Medicinal Cannabis Prescribing in Australia: An Analysis of Trends Over the First Five Years

Front Pharmacol. 2022 May 10:13:885655. doi: 10.3389/fphar.2022.885655. eCollection 2022.


A regulatory framework allowing legal access to medicinal cannabis (MC) products has operated in Australia since November 2016. MC prescribing by healthcare practitioners (HCPs) is primarily conducted through the Special Access Scheme - Category B (SAS-B) pathway, through which prescribers apply to the Therapeutic Goods Administration (TGA-the federal regulator) for approval to prescribe a category of product to an individual patient suffering from a specific indication. The dataset collected by the TGA provides a unique opportunity to examine MC prescribing trends over time in the Australian population. Here we analysed this TGA SAS-B dataset since inception with respect to age, gender, product type (e.g., oil, flower, etc.), CBD content, indication treated, and prescriber location. Results are presented descriptively as well as being analysed using non-linear regression models. Relationship between variables were explored via correspondence analyses. Indications were classified with reference to the International Statistical Classification of Diseases and Related Health Problems (10th Revision). As of 31 August 2021, a total of 159,665 SAS-B approvals had been issued for MC products, 82.4% of were since January 2020. Leading indications for approvals were for pain, anxiety, and sleep disorders. Oil products were the most popular product type, while CBD-dominant products (≥98% CBD) accounted for 25.1% of total approvals. Approvals for flower products increased markedly during 2020-2021, as did approvals involving younger age groups (18-31 years old), male patients, and non-CBD dominant products. A disproportionate number of SAS-B MC applications (around 50%) came from HCPs in the state of Queensland. Associations between patient gender and age and/or indication with product type were found. For example, approvals for oil products were commonly associated with approvals for pain. While, overall prescribing increased dramatically over the last 2 years of analysis, stabilization of approval numbers is evident for some indications, such as pain.
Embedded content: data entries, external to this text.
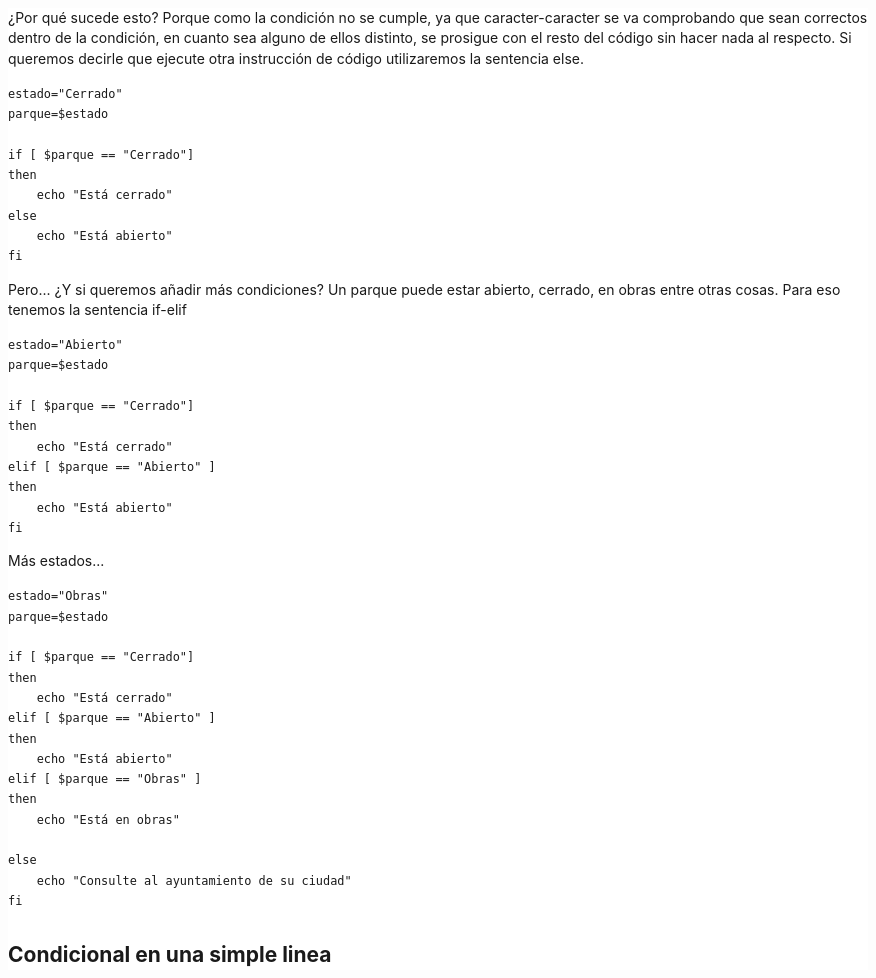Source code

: ¿Por qué sucede esto? Porque como la condición no se cumple, ya que caracter-caracter se va comprobando que sean correctos dentro de la condición, en cuanto sea alguno de ellos distinto, se prosigue con el resto del código sin hacer nada al respecto. Si queremos decirle que ejecute otra instrucción de código utilizaremos la sentencia else.

```
estado="Cerrado"
parque=$estado

if [ $parque == "Cerrado"]
then
	echo "Está cerrado"
else
	echo "Está abierto"
fi
```

Pero... ¿Y si queremos añadir más condiciones? Un parque puede estar abierto, cerrado, en obras entre otras cosas. Para eso tenemos la sentencia if-elif

```
estado="Abierto"
parque=$estado

if [ $parque == "Cerrado"]
then
	echo "Está cerrado"
elif [ $parque == "Abierto" ]
then
	echo "Está abierto"
fi
```

Más estados...
```
estado="Obras"
parque=$estado

if [ $parque == "Cerrado"]
then
	echo "Está cerrado"
elif [ $parque == "Abierto" ]
then
	echo "Está abierto"
elif [ $parque == "Obras" ]
then
	echo "Está en obras"

else
	echo "Consulte al ayuntamiento de su ciudad"
fi
```

## Condicional en una simple linea
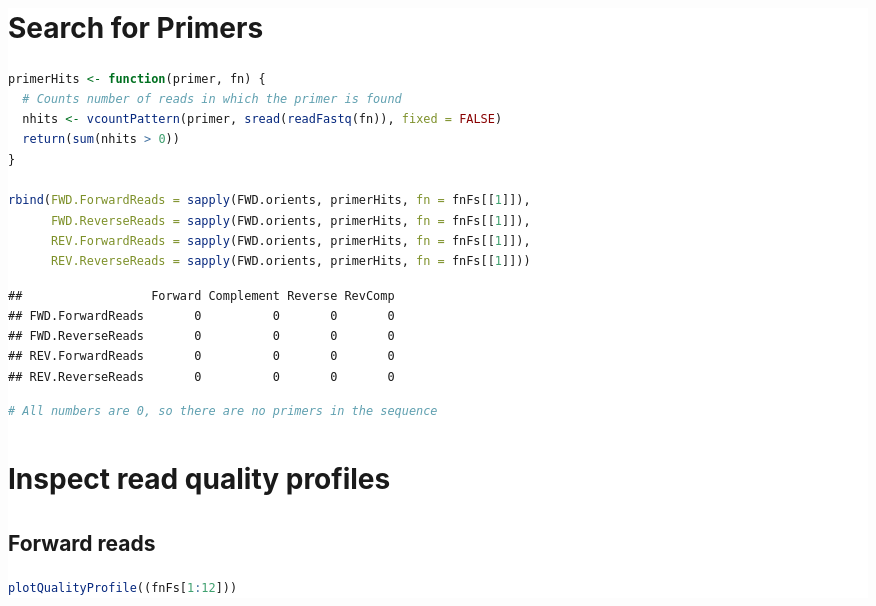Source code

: # Search for Primers

``` r
primerHits <- function(primer, fn) {
  # Counts number of reads in which the primer is found
  nhits <- vcountPattern(primer, sread(readFastq(fn)), fixed = FALSE)
  return(sum(nhits > 0))
}

rbind(FWD.ForwardReads = sapply(FWD.orients, primerHits, fn = fnFs[[1]]),
      FWD.ReverseReads = sapply(FWD.orients, primerHits, fn = fnFs[[1]]),
      REV.ForwardReads = sapply(FWD.orients, primerHits, fn = fnFs[[1]]),
      REV.ReverseReads = sapply(FWD.orients, primerHits, fn = fnFs[[1]]))
```

    ##                  Forward Complement Reverse RevComp
    ## FWD.ForwardReads       0          0       0       0
    ## FWD.ReverseReads       0          0       0       0
    ## REV.ForwardReads       0          0       0       0
    ## REV.ReverseReads       0          0       0       0

``` r
# All numbers are 0, so there are no primers in the sequence
```

# Inspect read quality profiles

## Forward reads

``` r
plotQualityProfile((fnFs[1:12]))
```
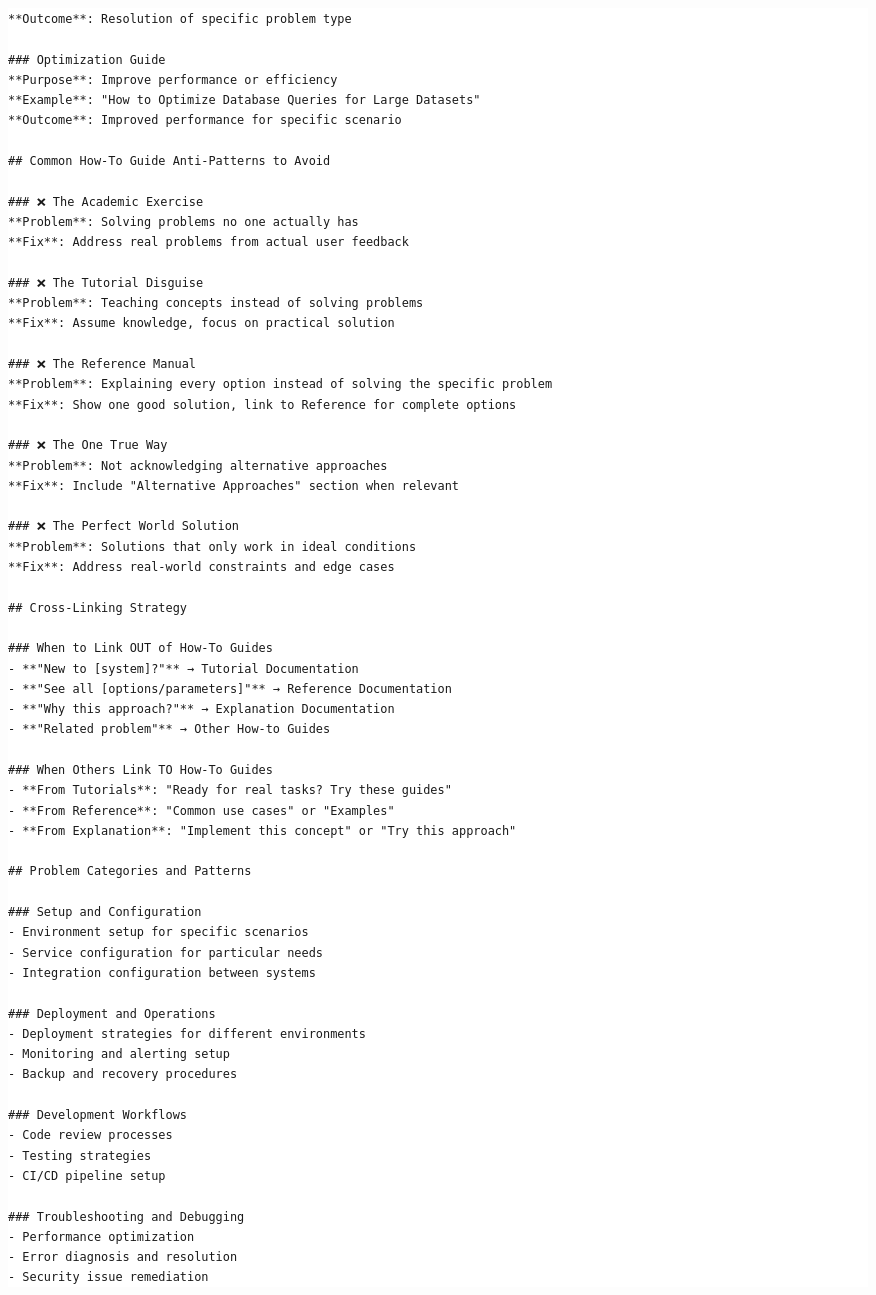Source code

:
 ```
**Outcome**: Resolution of specific problem type

### Optimization Guide
**Purpose**: Improve performance or efficiency
**Example**: "How to Optimize Database Queries for Large Datasets"
**Outcome**: Improved performance for specific scenario

## Common How-To Guide Anti-Patterns to Avoid

### ❌ The Academic Exercise
**Problem**: Solving problems no one actually has
**Fix**: Address real problems from actual user feedback

### ❌ The Tutorial Disguise
**Problem**: Teaching concepts instead of solving problems
**Fix**: Assume knowledge, focus on practical solution

### ❌ The Reference Manual
**Problem**: Explaining every option instead of solving the specific problem
**Fix**: Show one good solution, link to Reference for complete options

### ❌ The One True Way
**Problem**: Not acknowledging alternative approaches
**Fix**: Include "Alternative Approaches" section when relevant

### ❌ The Perfect World Solution
**Problem**: Solutions that only work in ideal conditions
**Fix**: Address real-world constraints and edge cases

## Cross-Linking Strategy

### When to Link OUT of How-To Guides
- **"New to [system]?"** → Tutorial Documentation
- **"See all [options/parameters]"** → Reference Documentation
- **"Why this approach?"** → Explanation Documentation
- **"Related problem"** → Other How-to Guides

### When Others Link TO How-To Guides
- **From Tutorials**: "Ready for real tasks? Try these guides"
- **From Reference**: "Common use cases" or "Examples"
- **From Explanation**: "Implement this concept" or "Try this approach"

## Problem Categories and Patterns

### Setup and Configuration
- Environment setup for specific scenarios
- Service configuration for particular needs
- Integration configuration between systems

### Deployment and Operations
- Deployment strategies for different environments
- Monitoring and alerting setup
- Backup and recovery procedures

### Development Workflows
- Code review processes
- Testing strategies
- CI/CD pipeline setup

### Troubleshooting and Debugging
- Performance optimization
- Error diagnosis and resolution
- Security issue remediation
```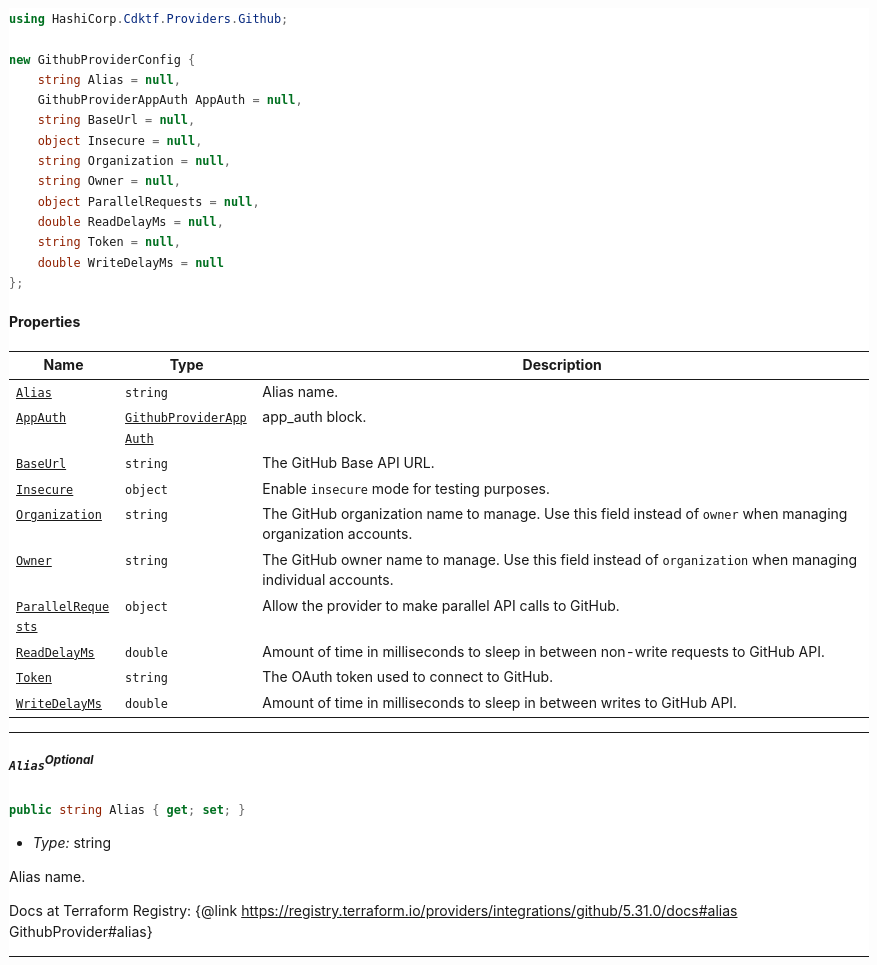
 ```csharp
using HashiCorp.Cdktf.Providers.Github;

new GithubProviderConfig {
    string Alias = null,
    GithubProviderAppAuth AppAuth = null,
    string BaseUrl = null,
    object Insecure = null,
    string Organization = null,
    string Owner = null,
    object ParallelRequests = null,
    double ReadDelayMs = null,
    string Token = null,
    double WriteDelayMs = null
};
```

#### Properties <a name="Properties" id="Properties"></a>

| **Name** | **Type** | **Description** |
| --- | --- | --- |
| <code><a href="#@cdktf/provider-github.provider.GithubProviderConfig.property.alias">Alias</a></code> | <code>string</code> | Alias name. |
| <code><a href="#@cdktf/provider-github.provider.GithubProviderConfig.property.appAuth">AppAuth</a></code> | <code><a href="#@cdktf/provider-github.provider.GithubProviderAppAuth">GithubProviderAppAuth</a></code> | app_auth block. |
| <code><a href="#@cdktf/provider-github.provider.GithubProviderConfig.property.baseUrl">BaseUrl</a></code> | <code>string</code> | The GitHub Base API URL. |
| <code><a href="#@cdktf/provider-github.provider.GithubProviderConfig.property.insecure">Insecure</a></code> | <code>object</code> | Enable `insecure` mode for testing purposes. |
| <code><a href="#@cdktf/provider-github.provider.GithubProviderConfig.property.organization">Organization</a></code> | <code>string</code> | The GitHub organization name to manage. Use this field instead of `owner` when managing organization accounts. |
| <code><a href="#@cdktf/provider-github.provider.GithubProviderConfig.property.owner">Owner</a></code> | <code>string</code> | The GitHub owner name to manage. Use this field instead of `organization` when managing individual accounts. |
| <code><a href="#@cdktf/provider-github.provider.GithubProviderConfig.property.parallelRequests">ParallelRequests</a></code> | <code>object</code> | Allow the provider to make parallel API calls to GitHub. |
| <code><a href="#@cdktf/provider-github.provider.GithubProviderConfig.property.readDelayMs">ReadDelayMs</a></code> | <code>double</code> | Amount of time in milliseconds to sleep in between non-write requests to GitHub API. |
| <code><a href="#@cdktf/provider-github.provider.GithubProviderConfig.property.token">Token</a></code> | <code>string</code> | The OAuth token used to connect to GitHub. |
| <code><a href="#@cdktf/provider-github.provider.GithubProviderConfig.property.writeDelayMs">WriteDelayMs</a></code> | <code>double</code> | Amount of time in milliseconds to sleep in between writes to GitHub API. |

---

##### `Alias`<sup>Optional</sup> <a name="Alias" id="@cdktf/provider-github.provider.GithubProviderConfig.property.alias"></a>

```csharp
public string Alias { get; set; }
```

- *Type:* string

Alias name.

Docs at Terraform Registry: {@link https://registry.terraform.io/providers/integrations/github/5.31.0/docs#alias GithubProvider#alias}

---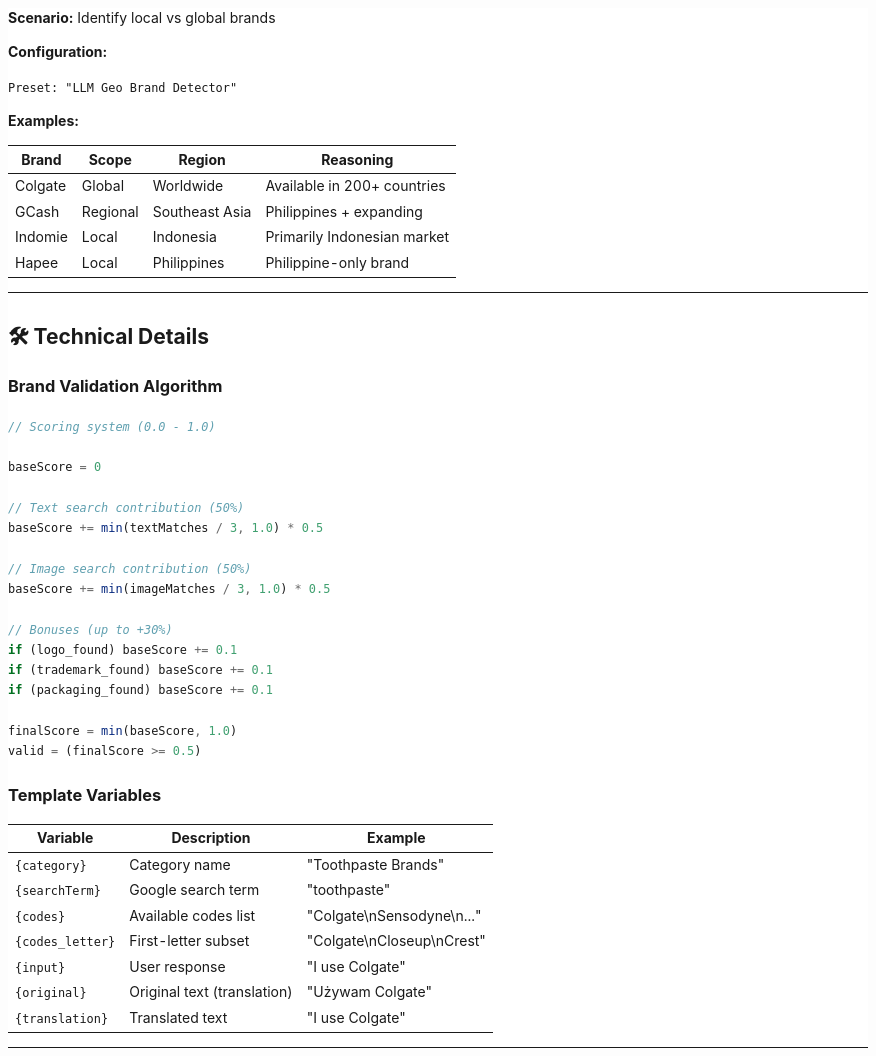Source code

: **Scenario:** Identify local vs global brands

**Configuration:**
```
Preset: "LLM Geo Brand Detector"
```

**Examples:**

| Brand | Scope | Region | Reasoning |
|-------|-------|--------|-----------|
| Colgate | Global | Worldwide | Available in 200+ countries |
| GCash | Regional | Southeast Asia | Philippines + expanding |
| Indomie | Local | Indonesia | Primarily Indonesian market |
| Hapee | Local | Philippines | Philippine-only brand |

---

## 🛠️ Technical Details

### Brand Validation Algorithm

```typescript
// Scoring system (0.0 - 1.0)

baseScore = 0

// Text search contribution (50%)
baseScore += min(textMatches / 3, 1.0) * 0.5

// Image search contribution (50%)
baseScore += min(imageMatches / 3, 1.0) * 0.5

// Bonuses (up to +30%)
if (logo_found) baseScore += 0.1
if (trademark_found) baseScore += 0.1
if (packaging_found) baseScore += 0.1

finalScore = min(baseScore, 1.0)
valid = (finalScore >= 0.5)
```

### Template Variables

| Variable | Description | Example |
|----------|-------------|---------|
| `{category}` | Category name | "Toothpaste Brands" |
| `{searchTerm}` | Google search term | "toothpaste" |
| `{codes}` | Available codes list | "Colgate\nSensodyne\n..." |
| `{codes_letter}` | First-letter subset | "Colgate\nCloseup\nCrest" |
| `{input}` | User response | "I use Colgate" |
| `{original}` | Original text (translation) | "Używam Colgate" |
| `{translation}` | Translated text | "I use Colgate" |

---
Current prescribing practices do not always reflect provided TGA guidance documents for MC prescribing. While acknowledging some limitations around the SAS-B dataset, it provides a unique and valuable resource with which to better understand current prescribing practices and utilisation of MC products within Australia.

Keywords: Australia; authorised prescriber scheme; cannabinoid; medicinal cannabis; prescribing trends; regulation; special access scheme; therapeutic goods administration (TGA).